In einem weiteren Beitrag berichtet Andrea Brinckmann von Ereignissen, Entwicklungen und dem individuellen Erleben (S. 149-186), bevor Susanne Pohl Auszüge ihres Tagebuchs aus der unmittelbaren Wendezeit vorstellt (S. 186-192), Kristina Gunne die Geschichte der Suchdienste in beiden deutschen Staaten beleuchtet (S. 193-230) und Marina Hovannesjan über ihre Arbeit beim gesamtdeutschen DRK-Suchdienst erzählt (S. 230-239). Während Thomas Klemp (S. 241-251) und Olaf Jantzen (S. 251-256) ihre „Erkundungen in Zeiten des Wandels“ schildern, berichtet Lena Rudeck über Personalfragen (S. 257-283), Olaf Kübling über die damaligen Aktivitäten in einem Ortsverein und Kreisverband bei Leipzig (S. 283-287) sowie Rainer Schlösser (S. 289-303) und André Uebe (S. 303-307) über die Arbeit der Rotkreuzmuseen. Schließlich gewähren Jessica Drews und Stefanie Knebelspieß Einblicke in die einschlägigen Bestände des Archivs im DRK-Generalsekretariat (S. 309-331), während Thomas Klemp den Kampf um die Restitution der alten Liegenschaften des Roten Kreuzes in Ostdeutschland schildert (S. 331-348) und Annette Strauß ein vorläufiges Fazit der „Erfolgsgeschichte“ der Vereinigung beider Hilfsgesellschaften zieht (S. 349-358).
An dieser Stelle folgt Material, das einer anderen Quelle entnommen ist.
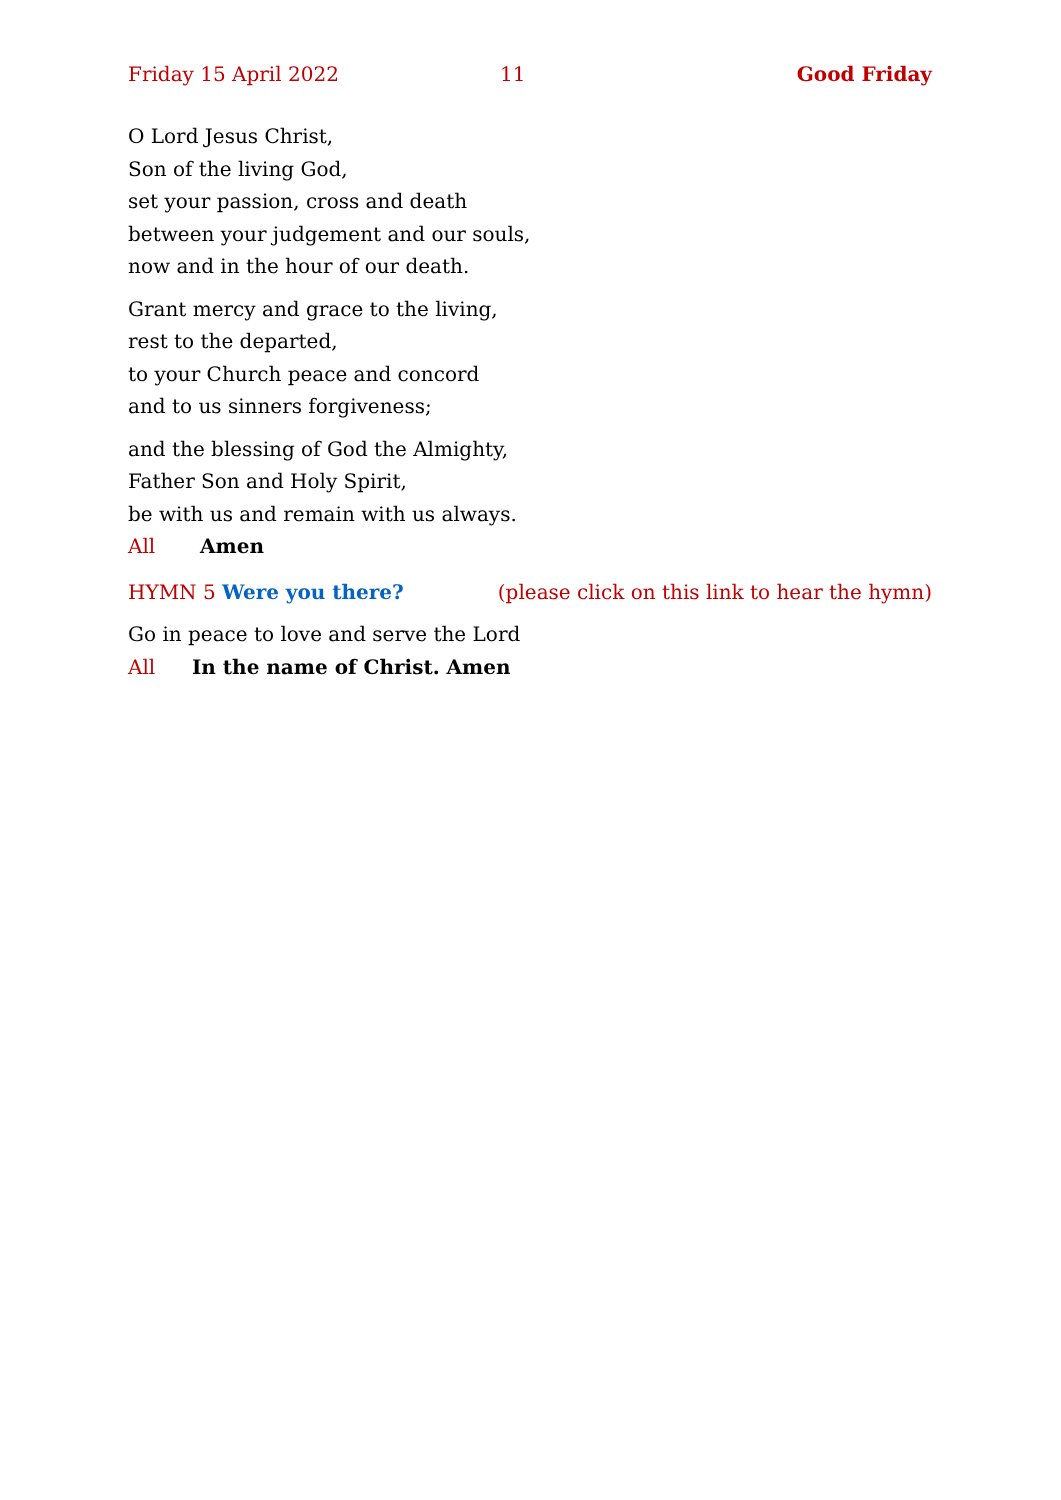Friday 15 April 2022 11 Good Friday
O Lord Jesus Christ,
Son of the living God,
set your passion, cross and death
between your judgement and our souls,
now and in the hour of our death.
Grant mercy and grace to the living,
rest to the departed,
to your Church peace and concord
and to us sinners forgiveness;
and the blessing of God the Almighty,
Father Son and Holy Spirit,
be with us and remain with us always.
All Amen
HYMN 5 Were you there? (please click on this link to hear the hymn)
Go in peace to love and serve the Lord
All In the name of Christ. Amen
In der „Wendezeit“ von 1989/90, die mit der größten Bevölkerungsverschiebung seit dem Zweiten Weltkrieg einherging, indem weit über hunderttausend Menschen der DDR den Rücken kehrten, waren sowohl das westdeutsche Rote Kreuz als auch das Rote Kreuz der DDR massiv gefordert. Im dritten Teil „Zeitzeugenberichte“ zeichnen 13 Personen – Manfred Blum (S. 361-368), Hannelore Geberhardt (S. 369-375), Max Pößnecker (S. 377-385), Hartmut Jacobi (S. 387-391), Günter Döbler (S. 393-401), Johann Wilhelm Römer (S. 403-413), Katrin Gillmann-Bäsell (S. 415-419), Ralf Bloß (S. 421-426), Bernd Döveling (S. 427-431), Wolfgang George (S. 433-436), Heidemarie Förster-Maciol (S. 437-447), Johannes-Martin Hoffmann (S. 449-458) und Wolfgang Reitsch (S. 459-465) – die Ereignisse der damaligen Zeit aus verschiedenen Blickwinkeln und in den unterschiedlichsten Lebensbereichen nach. Viele dieser Berichte basieren dabei auf dem großangelegten Zeitzeugenprojekt (https://www.drk.de/zeitzeugen/drk-zeitzeugenprojekt/), welches das DRK seit 2016 bundesweit und quer durch seine Arbeitsfelder und Gliederungen realisiert.

Bereits in der Vergangenheit hat das Deutsche Roten Kreuz sich mit der Vereinigung der beiden Rotkreuzgesellschaften intensiv auseinandergesetzt und hierzu die Schriften „Der Zukunft zugewandt. Die Vereinigung der beiden deutschen Rotkreuzgesellschaften. Gedanken und Erinnerungen an die Vereinigung vor 10 Jahren“ (Bonn 2000), „Zwei Gesellschaften – ein Gedanke. Erinnerungen an DRK-Arbeit in Ost und West 1945-1990“ (Berlin 2006) und „Das Rote Kreuz in Ost und West. Zum 25jährigen Jubiläum der Vereinigung der beiden deutschen Rotkreuzgesellschaften“ (Berlin 2015) herausgegeben. Es ist sehr zu begrüßen, dass das DRK mit dem vorliegenden Band seine begonnene Arbeit fortgesetzt hat, ging doch der Einigungsprozesses – so euphorisch die Stimmung anfangs auch war – nicht ohne Widersprüche vonstatten, nicht ohne den schmerzlichen Verlust von Illusionen und Idealen. Das spannend zu lesende und mit zahlreichen Schwarzweiß-Abbildungen illustrierte Buch gewährt hierzu, fünfunddreißig Jahre nach Unterzeichnung des Einigungsvertrages, nicht nur tiefe Einblicke aus wissenschaftlicher Sicht, sondern lässt auch zahlreiche Beteiligte aus den verschiedenen Gliederungen und Arbeitsebenen des Roten Kreuzes zu Wort kommen.